伝承上の半魚人にはインドネシアのオラン・イカン、フィリピンのシヨコイ、南米のヤクルーナなどがある。
各言語での呼び名
言語 | カナ表記 | 綴り |
---|---|---|
英語 | ギルマン / フィッシュフォーク | Gillman, Fishfolk |
ドイツ語 | フィッシュメンチ | Fischmensch |
スペイン語 | オンブレ・ペス(男性) / ムヘール・ペス(女性) | Hombre Pez, Mujer Pez |
フランス語 | オム・ポワソン(男性) / ファム・ポワソン(女性) | Homme Poisson, Femme Poisson |
タイ語 | マヌッパー / マヌップラー / マヌットプラー | Manut Pla |
ベトナム語 | グォイ・カー | Nguoi Ca |
マレー語&インドネシア語 | マヌシア・イカン | Manusia Ikan |
タガログ語 | タオン・イスダ | Taong Isda |
中国語 | 半魚人(パンユィレン) | Banyuren |
人魚と半魚人の違い
容姿的にいえば、上半身が「人」で下半身が「魚」(主に尾鰭のようになっている)の姿をしたものが人魚と呼称される。
半魚人の場合は前述通り、二腕二脚のヒト型に魚類の要素を取り入れた存在を指す場合がほとんどである。
例外的に男性の人魚は半魚人とされる事が多く、その辺りの線引きは難しくなっている。
そのせいか、英語では男性の人魚と半魚人は「マーマン」と同一に表現されている事が多い。
敢えて区別化する場合は、半魚人をギルマン(Gill-man)と呼ぶ。これは『大アマゾンの半魚人』の作中で登場する造語で、「エラ人間」を意味する。
創作物における半魚人
小説や物語等に登場する半魚人は、その容姿ゆえに他種族から迫害されたり、理性よりも本能に支配され、凶暴な性質を持っているような描写をされることがある。またそれらを理由とし、他種族に対する敵対者としての面が強く描かれることもある。
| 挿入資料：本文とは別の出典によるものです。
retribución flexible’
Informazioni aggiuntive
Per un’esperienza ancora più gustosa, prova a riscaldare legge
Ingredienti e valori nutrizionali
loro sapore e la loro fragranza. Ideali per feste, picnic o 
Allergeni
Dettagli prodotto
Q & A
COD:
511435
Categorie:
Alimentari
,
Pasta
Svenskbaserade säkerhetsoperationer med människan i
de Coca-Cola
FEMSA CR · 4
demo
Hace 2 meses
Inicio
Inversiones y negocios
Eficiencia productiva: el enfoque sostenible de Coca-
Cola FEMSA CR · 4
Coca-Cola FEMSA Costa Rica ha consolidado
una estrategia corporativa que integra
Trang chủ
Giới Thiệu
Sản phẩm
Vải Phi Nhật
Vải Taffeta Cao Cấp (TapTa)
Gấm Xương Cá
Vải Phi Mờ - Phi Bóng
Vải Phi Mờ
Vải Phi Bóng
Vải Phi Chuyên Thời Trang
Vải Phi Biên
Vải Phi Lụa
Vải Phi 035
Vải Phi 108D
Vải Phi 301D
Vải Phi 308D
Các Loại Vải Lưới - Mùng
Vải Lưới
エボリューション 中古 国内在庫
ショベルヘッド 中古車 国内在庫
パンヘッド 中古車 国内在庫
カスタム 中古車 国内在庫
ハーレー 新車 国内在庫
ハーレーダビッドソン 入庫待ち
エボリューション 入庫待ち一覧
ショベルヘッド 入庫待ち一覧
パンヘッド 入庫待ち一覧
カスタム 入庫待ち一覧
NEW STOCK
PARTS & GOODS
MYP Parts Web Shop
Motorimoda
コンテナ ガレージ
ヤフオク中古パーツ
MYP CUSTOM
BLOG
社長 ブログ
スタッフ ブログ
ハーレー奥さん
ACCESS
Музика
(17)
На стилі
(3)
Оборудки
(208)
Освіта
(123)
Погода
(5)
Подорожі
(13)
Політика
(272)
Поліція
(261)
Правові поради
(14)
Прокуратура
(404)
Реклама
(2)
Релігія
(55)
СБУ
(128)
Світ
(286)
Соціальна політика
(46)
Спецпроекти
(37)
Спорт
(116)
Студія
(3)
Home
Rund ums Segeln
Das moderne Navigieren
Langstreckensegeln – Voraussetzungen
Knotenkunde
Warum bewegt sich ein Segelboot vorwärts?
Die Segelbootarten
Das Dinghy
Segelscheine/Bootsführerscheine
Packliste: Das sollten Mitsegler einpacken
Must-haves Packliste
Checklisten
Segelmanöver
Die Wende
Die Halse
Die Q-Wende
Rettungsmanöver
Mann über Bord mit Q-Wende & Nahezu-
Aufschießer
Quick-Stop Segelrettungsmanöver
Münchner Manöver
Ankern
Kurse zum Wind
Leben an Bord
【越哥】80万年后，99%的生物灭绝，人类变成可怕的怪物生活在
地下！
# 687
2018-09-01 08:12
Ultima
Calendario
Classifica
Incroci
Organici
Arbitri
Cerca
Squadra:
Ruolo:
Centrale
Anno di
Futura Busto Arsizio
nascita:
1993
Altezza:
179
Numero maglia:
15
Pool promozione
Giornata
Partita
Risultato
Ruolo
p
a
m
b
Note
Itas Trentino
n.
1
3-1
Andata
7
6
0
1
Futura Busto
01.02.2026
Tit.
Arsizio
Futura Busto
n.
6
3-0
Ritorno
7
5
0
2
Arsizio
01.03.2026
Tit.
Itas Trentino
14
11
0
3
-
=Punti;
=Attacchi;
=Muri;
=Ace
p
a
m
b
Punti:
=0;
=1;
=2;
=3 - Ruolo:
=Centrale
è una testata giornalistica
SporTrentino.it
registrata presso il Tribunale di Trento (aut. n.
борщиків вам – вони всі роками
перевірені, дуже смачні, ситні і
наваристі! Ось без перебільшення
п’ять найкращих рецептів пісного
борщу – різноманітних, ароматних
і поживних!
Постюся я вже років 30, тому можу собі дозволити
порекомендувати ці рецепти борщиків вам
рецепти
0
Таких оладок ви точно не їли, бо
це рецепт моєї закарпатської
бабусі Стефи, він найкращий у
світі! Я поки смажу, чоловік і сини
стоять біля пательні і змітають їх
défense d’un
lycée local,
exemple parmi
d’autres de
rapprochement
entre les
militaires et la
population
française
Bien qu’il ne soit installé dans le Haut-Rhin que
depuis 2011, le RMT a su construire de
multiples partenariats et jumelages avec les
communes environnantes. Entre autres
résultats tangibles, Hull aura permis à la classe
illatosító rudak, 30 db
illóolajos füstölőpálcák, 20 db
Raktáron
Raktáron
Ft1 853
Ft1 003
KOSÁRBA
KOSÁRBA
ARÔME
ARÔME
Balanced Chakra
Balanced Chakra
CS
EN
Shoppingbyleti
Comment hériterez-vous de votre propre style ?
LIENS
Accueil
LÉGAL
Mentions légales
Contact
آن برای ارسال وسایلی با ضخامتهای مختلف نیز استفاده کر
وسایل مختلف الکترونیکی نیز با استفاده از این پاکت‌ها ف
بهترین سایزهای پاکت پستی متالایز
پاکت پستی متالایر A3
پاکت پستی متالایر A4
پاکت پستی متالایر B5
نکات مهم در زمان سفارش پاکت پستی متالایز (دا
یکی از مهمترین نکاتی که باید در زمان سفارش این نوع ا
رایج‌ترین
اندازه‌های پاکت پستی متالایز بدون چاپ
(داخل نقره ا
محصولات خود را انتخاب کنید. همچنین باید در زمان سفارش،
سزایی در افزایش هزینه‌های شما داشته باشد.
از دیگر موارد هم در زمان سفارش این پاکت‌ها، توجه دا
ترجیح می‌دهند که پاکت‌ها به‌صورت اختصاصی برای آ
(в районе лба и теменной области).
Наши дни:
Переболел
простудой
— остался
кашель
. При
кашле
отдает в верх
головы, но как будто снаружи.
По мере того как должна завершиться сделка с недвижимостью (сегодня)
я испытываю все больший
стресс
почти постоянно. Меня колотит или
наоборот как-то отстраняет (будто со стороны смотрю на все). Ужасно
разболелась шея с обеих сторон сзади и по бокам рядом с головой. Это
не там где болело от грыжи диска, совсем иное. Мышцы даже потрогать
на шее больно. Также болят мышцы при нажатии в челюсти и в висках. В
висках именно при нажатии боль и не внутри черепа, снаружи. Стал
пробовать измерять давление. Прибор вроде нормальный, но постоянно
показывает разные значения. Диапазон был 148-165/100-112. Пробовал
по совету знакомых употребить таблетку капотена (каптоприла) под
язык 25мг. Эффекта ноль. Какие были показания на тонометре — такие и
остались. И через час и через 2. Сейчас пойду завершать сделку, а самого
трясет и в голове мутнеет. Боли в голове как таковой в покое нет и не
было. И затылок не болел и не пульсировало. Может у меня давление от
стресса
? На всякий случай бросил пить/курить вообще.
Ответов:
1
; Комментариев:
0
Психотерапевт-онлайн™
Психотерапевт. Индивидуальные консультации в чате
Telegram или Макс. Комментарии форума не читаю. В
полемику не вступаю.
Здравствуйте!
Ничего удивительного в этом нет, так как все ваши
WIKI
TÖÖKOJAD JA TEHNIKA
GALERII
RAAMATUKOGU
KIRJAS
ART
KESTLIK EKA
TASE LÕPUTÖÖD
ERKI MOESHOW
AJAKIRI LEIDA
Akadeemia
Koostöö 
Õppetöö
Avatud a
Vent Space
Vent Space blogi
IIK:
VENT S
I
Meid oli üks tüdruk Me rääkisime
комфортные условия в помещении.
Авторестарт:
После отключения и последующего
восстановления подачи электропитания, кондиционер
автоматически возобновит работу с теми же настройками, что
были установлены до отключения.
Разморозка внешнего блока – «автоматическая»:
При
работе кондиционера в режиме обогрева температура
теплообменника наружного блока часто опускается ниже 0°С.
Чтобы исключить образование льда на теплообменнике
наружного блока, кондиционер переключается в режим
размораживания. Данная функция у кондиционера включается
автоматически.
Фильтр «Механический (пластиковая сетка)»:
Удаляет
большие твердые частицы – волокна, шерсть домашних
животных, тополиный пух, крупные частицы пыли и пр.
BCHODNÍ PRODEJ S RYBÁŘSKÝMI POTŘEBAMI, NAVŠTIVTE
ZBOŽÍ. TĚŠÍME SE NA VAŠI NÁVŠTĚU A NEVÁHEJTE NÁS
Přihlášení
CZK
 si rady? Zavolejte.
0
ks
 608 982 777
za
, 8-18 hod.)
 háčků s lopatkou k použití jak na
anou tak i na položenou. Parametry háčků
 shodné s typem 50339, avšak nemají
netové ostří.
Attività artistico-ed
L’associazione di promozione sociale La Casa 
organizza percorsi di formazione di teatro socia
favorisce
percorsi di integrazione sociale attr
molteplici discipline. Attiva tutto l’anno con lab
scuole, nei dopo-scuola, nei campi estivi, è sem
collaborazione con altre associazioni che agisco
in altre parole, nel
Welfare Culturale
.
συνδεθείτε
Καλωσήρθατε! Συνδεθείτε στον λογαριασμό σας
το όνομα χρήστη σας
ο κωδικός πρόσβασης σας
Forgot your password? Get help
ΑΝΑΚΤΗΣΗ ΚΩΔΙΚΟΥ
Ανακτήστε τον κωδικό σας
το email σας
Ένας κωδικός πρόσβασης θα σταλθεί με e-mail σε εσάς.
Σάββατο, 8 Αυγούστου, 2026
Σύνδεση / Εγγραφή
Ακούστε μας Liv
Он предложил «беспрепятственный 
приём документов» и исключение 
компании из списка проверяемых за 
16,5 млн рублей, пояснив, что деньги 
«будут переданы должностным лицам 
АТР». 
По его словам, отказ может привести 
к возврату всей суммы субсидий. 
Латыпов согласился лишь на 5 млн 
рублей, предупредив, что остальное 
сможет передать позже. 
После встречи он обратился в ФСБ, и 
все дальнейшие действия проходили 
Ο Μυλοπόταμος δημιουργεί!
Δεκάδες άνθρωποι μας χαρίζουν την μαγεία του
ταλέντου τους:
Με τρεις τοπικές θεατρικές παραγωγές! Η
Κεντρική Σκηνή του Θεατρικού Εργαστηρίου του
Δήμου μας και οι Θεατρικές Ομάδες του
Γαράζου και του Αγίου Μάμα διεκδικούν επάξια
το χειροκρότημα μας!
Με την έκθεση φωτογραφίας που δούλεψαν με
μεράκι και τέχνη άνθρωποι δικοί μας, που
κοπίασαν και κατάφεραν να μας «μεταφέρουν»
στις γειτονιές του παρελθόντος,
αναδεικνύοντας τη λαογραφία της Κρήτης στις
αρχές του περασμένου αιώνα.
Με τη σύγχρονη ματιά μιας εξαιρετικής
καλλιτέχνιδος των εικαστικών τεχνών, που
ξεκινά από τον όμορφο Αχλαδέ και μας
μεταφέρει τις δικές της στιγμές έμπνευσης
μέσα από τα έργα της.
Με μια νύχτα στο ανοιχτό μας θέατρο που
一方で、その容姿をデフォルメし、親しみやすいキャラクターや、コミカルなキャラクターとして描かれるケースも見受けられる。
一例
- サハギン:創作物においてよく使われる種族名。初出は『ダンジョンズ&ドラゴンズ』。
- クオトア:『ダンジョンズ&ドラゴンズ』に登場する、サハギンとは別の邪悪な半魚人の種族。実は陸でも活動制限はない
- ロキャーサ:『ダンジョンズ&ドラゴンズ』に登場する半魚人の種族だが、サハギンやクオトアとちがい邪悪ではなく交渉の余地がある。
- 深きもの、ダゴン、ハイドラ(クトゥルフ神話)
- ゾーラ(ゼルダの伝説シリーズ)
- ツェッド・オブライエン(血界戦線)
- ハンギョドン(サンリオキャラクター)
- 海底原人ラゴン/巨大ラゴン(ウルトラシリーズ)
- ディゴン(ウルトラマンダイナ)
- 幻影怪物・魚人(ウルトラマンガイア)
- アマゾニア(仮面ライダー)
- メ・ビラン・ギ(仮面ライダークウガ)
- バッシャー/バッシャーフォーム/ドガバキフォーム/ドガバキエンペラーフォーム(仮面ライダーキバ)
- 海彦一族(電子戦隊デンジマン)
- エイブ・サピエン(ヘルボーイ)
- デビルレイクバーマ(レスリングシリーズ)
- 魚雷攻撃参謀ギルマー(トランスフォーマー超神マスターフォース)
- オアンネス:バビロニア神話に登場する半神のような存在。
※ 他、「魚人」の記事にもキャラ一覧あり。